On the domestic front, inequities and disparities in socio-economic progress have set the developmental clock back for many areas, leaving them teetering in abject poverty and deprivation. A close analysis of the developmental slow-down in far-flung areas points out fault lines running through some traditional trouble spots.


One is the organisational intertia of provincial and local authorities and relevant federal departments. The second relates to machinations perpetrated by foreign hand to crate unrest, law and order situation and violence as a tool to arrest development. And the third pertains to our own institutional and administrative weaknesses and loopholes, which when coupled with institutional rifts stoke up an anti-development culture instead of channelling combined energies in the right direction.


On the external front, the complexities of interconnected geo-political, strategic and bilateral issues are altering the whole continence of traditional diplomacy approaches.


It’s no longer the sole responsibility of the Foreign Affairs ministry to shape and drive foreign affairs, but it’s the interplay between state institutions and a number of contributory factors that determines a state’s international identity, soundness of its bilateral relations, and its role and status in multilateral organizations.


Also the free flow of information and knowledge facilitated by Print, electronic and social media has played a key role in turning the world into a global village, creating an informed and highly opinionated citizenry that keeps a close eye on international affairs.

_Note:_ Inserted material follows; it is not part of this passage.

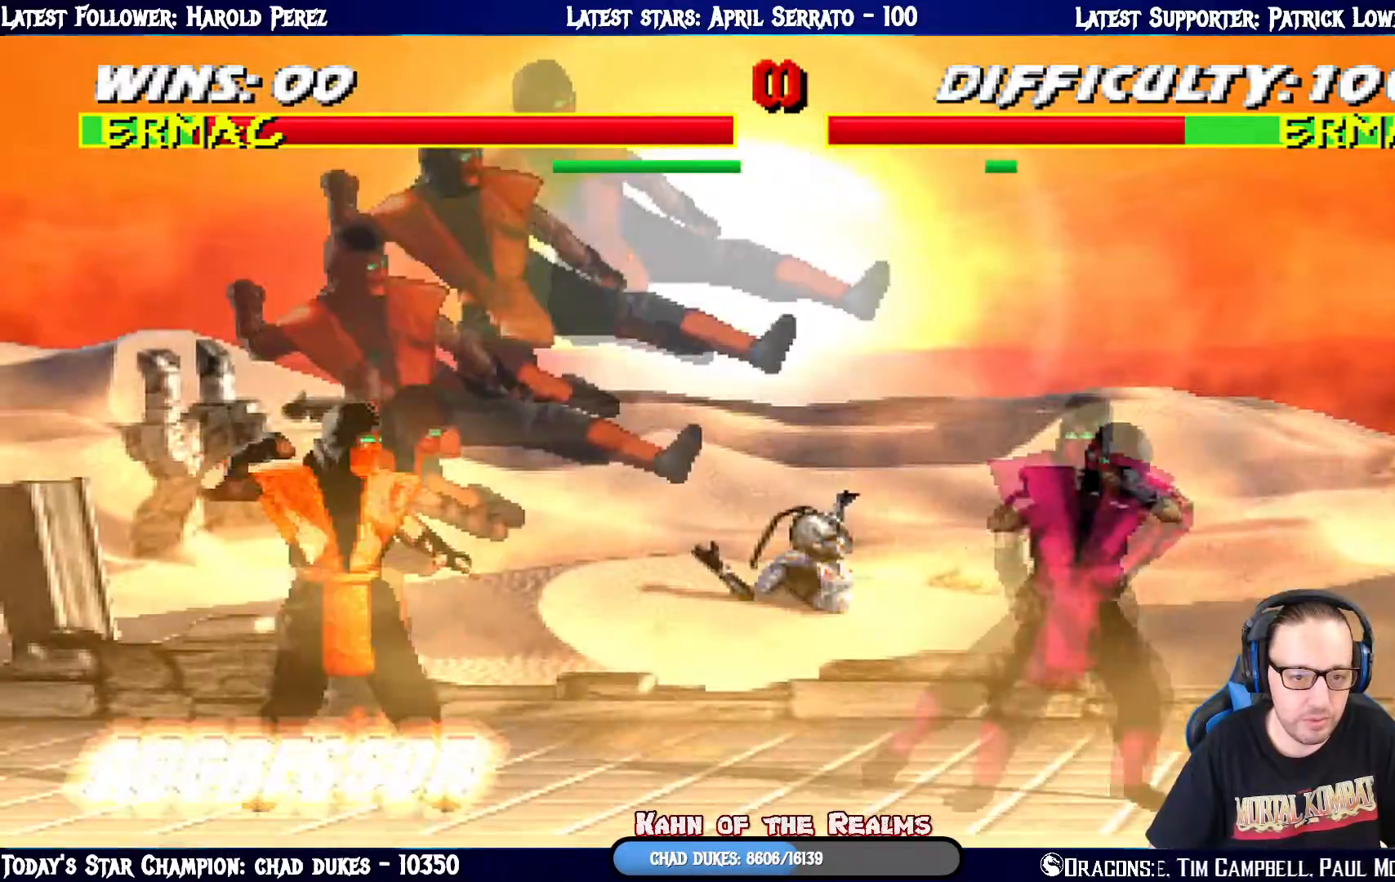
{"buttons": ["L1", "DPAD_LEFT"], "left_stick": "center", "right_stick": "center", "events": [[17, "DPAD_UP", "down"], [367, "DPAD_RIGHT", "up"], [367, "DPAD_UP", "up"], [367, "SQUARE", "down"], [450, "DPAD_LEFT", "down"], [467, "SQUARE", "up"]]}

This scenario has placed the institution of parliament right in the centre of the modern foreign relations chessboard. Parliamentary diplomacy is now a new force to reckon with due to its potential in rallying international gatherings in the country even in times of diplomatic isolation so as to dispel media-hyped myths and misconceptions.


Sentient of these challenges and possible new avenues of change and progress, the political and administrative leadership of the Senate of Pakistan is defining contours of a progressive multifaceted socio-economic development and parliamentary diplomacy paradigm.


This new strategic policy discourse has two main dimensions. On the internal front, it envisages a more proactive role of the Upper House right on the ground in the uplift of the underdeveloped areas. And, on the external front, it envisions active parliamentary diplomacy and enhanced bilateral and multilateral linkages so as to further Pakistan’s peace and prosperity agenda by promoting cooperative development in the region.



As administrative head of Pakistan Senate, I am privileged to have been involved in the comprehensive reformation and overhauling process that the Upper House has been going through over the last few years.


I take pride in the fact that our endeavours not only helped optimise and upgrade performance and working of the House in all related areas, but also enabled the House of Federation to play a key role in addressing the huge challenges and problems being faced by the country.


Our latest initiative in this regard is holding the meetings of Asian Parliamentary Assembly’s Standing Committee on Political Affairs and Special Committee on Creation of Asia Parliament in Gwadar, Balochistan, from 28-30 October, 2018.


To be joined by parliamentary delegations from 23 Asian countries, in addition to a Speaker of an African parliament, a French Senator representing Europe, and Secretary General of IPU, the largest inter-parliamentary organisation of the world, this truly global gathering is a Pakistan Senate initiative that can be a game changer in giving Pakistan a much needed leadership role in geo-political and regional affairs. This may also give us an edge against aggressive propaganda aiming for diplomatic isolation of Pakistan.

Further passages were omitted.